Life adventures, inspiration and insight; shared in articles, advice, personal chats and pictures.
You have a favorite route to work—the fastest, easiest way, a way you could almost drive in your sleep. And then it happens. You’re moving along, assuming once again you’re going to arrive in the nick of time, and traffic stops. Halts. Backs up. What? No! This can’t be!
We all live in familiar patterns. A police officer once told me how drivers thwarted from their normal routes by roadblocks can become confused, even belligerent. “But this is the way I go!” In spite of the presence of a traffic officer, some try to navigate around the barriers—even if the road ahead is obviously made impassable by an accident, a parade, or maybe flooding. “This is the way I go!”
When I heard the officer’s story, I chuckled, confident that I would not be that person. In a city there are always other ways to go. But I might not know where the other streets lead. I might become lost. I might find myself in a place I’ve never visited. I might have an unexpected experience. “No, Officer, this is the way I go!”
Have you ever driven a different route, purposely avoiding a publicized construction zone, and then felt triumphant? You won! You prevailed! As much as we cling to the familiar, confronting an unfamiliar situation stimulates your brain and gives you a sense of accomplishment, of power.
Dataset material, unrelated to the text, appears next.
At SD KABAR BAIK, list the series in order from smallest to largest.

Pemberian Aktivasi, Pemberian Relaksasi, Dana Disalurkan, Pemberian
You suddenly remember that you’re intelligent and in charge of your life. Our family had the same experience.
The day was Christmas, and the final members had just arrived after a long, horrific drive over highways tortured by extreme winds. Along the route, soft snow from shoulder drifts had been whipped into ice that appeared without warning in unpredictable spots. Small cars were blown sideways as high profile vehicles struggled—often unsuccessfully—not to topple off the side of the road. Escaping unharmed felt like a gift. We hugged our arriving family members with enthusiasm and a sigh of relief.
With the children anxiously eyeing the presents beneath the tree, we agreed to unwrap our treasures before we progressed from appetizers to creating a glorious Christmas meal. Love and joy. Peace and plenty. Every detail was planned. The pies were in the fridge. The chicken thighs were thawed and arranged in the roasting pan. Dinner would be a feat of exquisite organization—and not too soon. Everyone was hungry.
Then the power went out.
What? On Christmas Day? No power? What about dinner?
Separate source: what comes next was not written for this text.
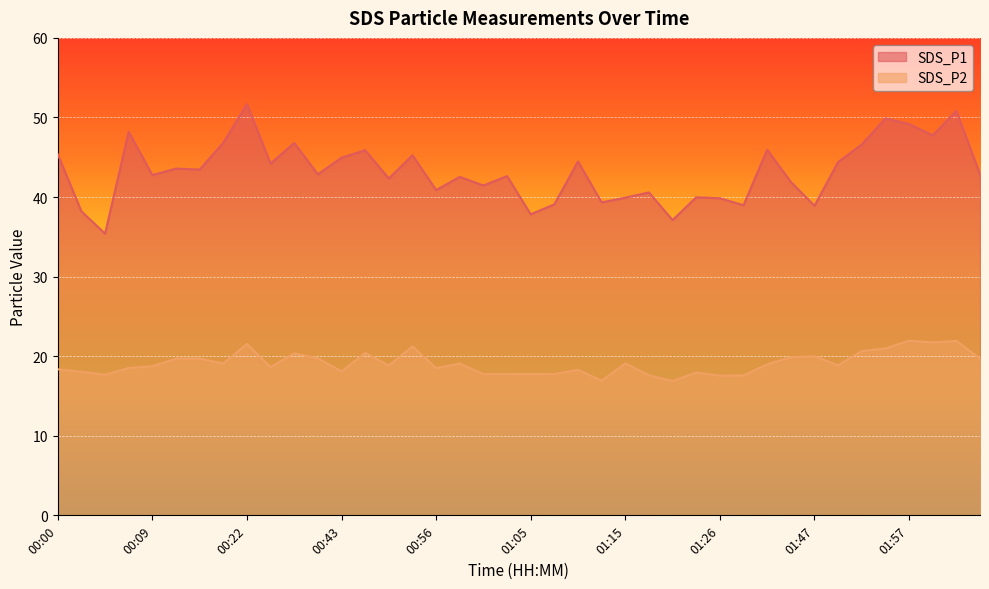

What is the average value of the SDS_P2 series?

19.1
For a moment, we stared at one another. Someone called the power company only to learn that the outage was almost statewide. No quick reprieve. What to do? While family members cooked chicken in skillets on our woodstove in the basement, others tended potatoes on a camp stove on the deck. Adults and children alike did what needed to be done. We created the salad we had planned. Everyone laughed. And when the meal was done—complete with sauces, we congratulated one another that the food was unexpectedly delicious. We felt resourceful and smart. And the power returned just in time to make the welcome meal easier to see.
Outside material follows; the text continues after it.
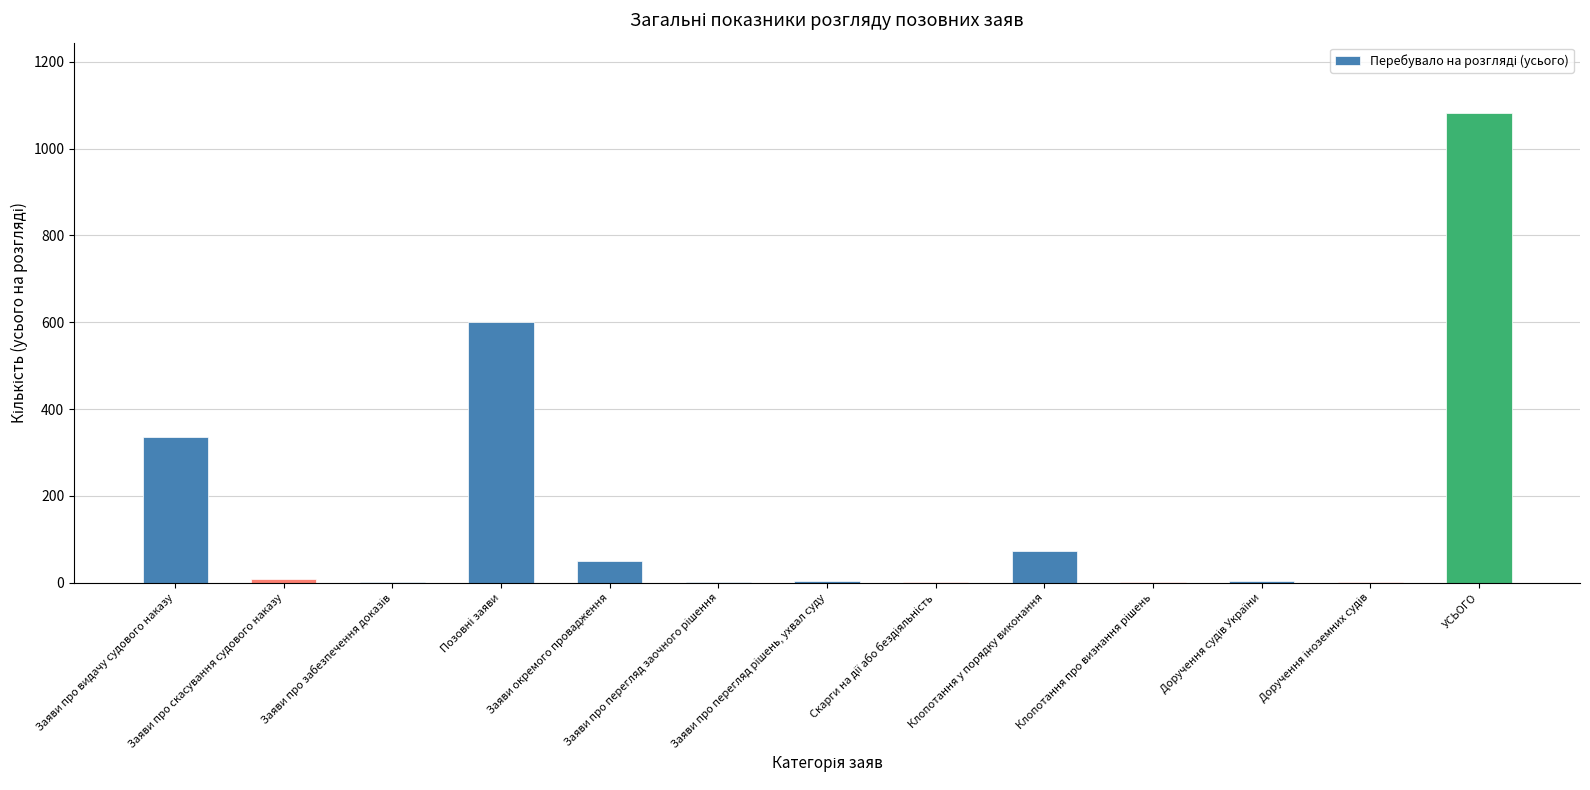

What is the maximum value shown in the chart?

1082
As we begin a new year, it’s a great time to recall that the nature of life is to surprise us—sometimes with shortcuts, sometimes with obstacles. And there’s more than one way to do almost anything. We have only to set aside our fears, our patterns, our fervent desire to have life be NICE. Then we’ll see alternatives we never noticed before. Our Christmas dinner did more than fill our stomachs with delicious food; it brought our family closer, entertained us, and made us proud to be intelligent and in charge of our own fates. May your new year do the same for you.